La estética terrorífica de ‘Psycho Killer’: Cuando el vestuario define al monstruo
En el cine de terror, la construcción de un antagonista memorable trasciende la mera actuación para adentrarse en el territorio de la imagen corporeizada. La película Psycho Killer, dirigida por Gavin Polone y que llega a las salas españolas este viernes, ofrece un caso de estudio fascinante sobre cómo el diseño de vestuario y la iconicidad visual pueden intentar sostener un relato carente de profundidad. El filme, gestado durante casi dos décadas, deposita en su estética una carga narrativa que su guión, firmado por Andrew Kevin Walker (guionista de Se7en), no logra igualar.
El corazón visual de la propuesta lo constituye su asesino en serie, interpretado por el exluchador James Preston Rogers. Su personaje, bautizado como el «Degollador Satánico», prescinde de cualquier camuflaje. La combinación ominosa de una imponente complexión física y una máscara de protección radiológica —un emblema de contaminación y peligro invisible— crea una silueta inmediatamente reconocible y perturbadora. Esta elección de vestuario, aparentemente burda, en realidad opera como un atajo visual que comunica amenaza primal y una supuesta lógica de ocultamiento fallido. Lejos de pasar desapercibido, el diseño convierte al personaje en una walking contradiction, un ser que grita «peligro» con cada paso, desmontando cualquier pretensión de realismo en el siempre escurridizo arquetipo del asesino anónimo.
Frente a esta fuerza bruta visual, el personaje interpretado por Georgina Campbell, la agente de patrulla que sobrevive al primer ataque y decide cazar al asesino por su cuenta, opta por una vestimenta funcional y prática. Su imagen se aleja de la hipersexualización clásica del género para vestir un uniforme de trabajo y ropa de calle neutra, lo que subraya su rol de perseverancia terrenal frente a la anomalía sobrenatural (o satánica) que persigue. Campbell, en su ascenso a的可能新 scream queen tras Barbarian, aquí confía en la solidez de su interpretación por encima de un estilismo llamativo. Su transformación de víctima a cazadora se cuenta a través de la expresión facial y la determinación, no a través de un wardrobe evolutivo, un detalle que dista de la fórmula habitual y le confiere cierta veracidad contemporánea.
El punto culminante de la estética propagandística del terror se alcanza en la mansión del culto satánico liderado por Mr. Pendleton, un personaje interpretado con desparpajo por Malcolm McDowell. La ficción de una secta elegante y hedonista se materializa en una paleta de colores oscuros y ricos, trajes de corte impecable y una puesta en escena que evoca el decadentismo barroco. La escena de la orgía ritual, con sus contrastes entre la formalidad de la ropa de los asistentes y la brutalidad inminente, busca生成 una tensión entre lo civilizado y lo salvaje. No obstante, este enfoque visual coquetea peligrosamente con el camp, desdibujando la líneaentre el terror genuino y la parodia involuntaria, un defecto que el guión no consigue enmendar.

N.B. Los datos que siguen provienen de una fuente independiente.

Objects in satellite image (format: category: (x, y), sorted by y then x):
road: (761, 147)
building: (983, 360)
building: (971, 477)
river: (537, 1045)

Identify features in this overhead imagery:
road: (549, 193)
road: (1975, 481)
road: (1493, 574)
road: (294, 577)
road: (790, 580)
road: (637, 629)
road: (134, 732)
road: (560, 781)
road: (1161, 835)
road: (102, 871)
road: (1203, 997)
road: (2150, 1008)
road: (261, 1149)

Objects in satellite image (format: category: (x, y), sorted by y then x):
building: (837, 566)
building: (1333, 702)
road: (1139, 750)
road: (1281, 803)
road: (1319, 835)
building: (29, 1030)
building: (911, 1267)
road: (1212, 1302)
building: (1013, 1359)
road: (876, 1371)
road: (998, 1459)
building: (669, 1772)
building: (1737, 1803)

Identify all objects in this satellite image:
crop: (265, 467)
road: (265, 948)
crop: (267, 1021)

El debut directorial de Polone, un productor con crónico en thrillers oscuros como 8mm o Stir of Echoes, demuestra una marcada preferencia por atmósferas densas y un uso expresivo de la sangre. Sin embargo, su apuesta estética choca frontalmente con un libreto de una simplicidad almost insultante. La reiteración de símbolos satánicos pintados con sangre en los escenarios del crimen se convierte en un recurso visual repetitivo que anula cualquier misterio.El cineasta se esfuerza por dotar al «Degollador» de una aura mítica a través de la imagen, pero el personaje carece de trasfondo psicológico o motivación creíble más allá de la etiqueta que le han colgado. La máscara, en última instancia, funciona como un magnífico prop, pero no puede ocultar la falta de alma del conjunto.
Desde la perspectiva de la industria del cine de género, Psycho Killer se presenta como un artefacto de culto potencial, pero de dudoso éxito comercial. Su distribución, aparentemente tímida por parte de Disney (a través de sus filiales), sugiere una falta de confianza en el producto final. El filme parece estar destinado a circular por marketplaces de streaming o a convertirse en una curiosidad de medianoche para los amantes del terror más visual y menos exigente con el guión. Para los estudios de moda y diseño que analizan la construcción de iconos en la pantalla, la película deja una lección clara: por potente que sea una silueta o un símbolo, estos no pueden sostener por sí solos la arquitectura de una película. El vestuario puede crear un monstruo, pero se necesita un guión para darle un verdadero horror.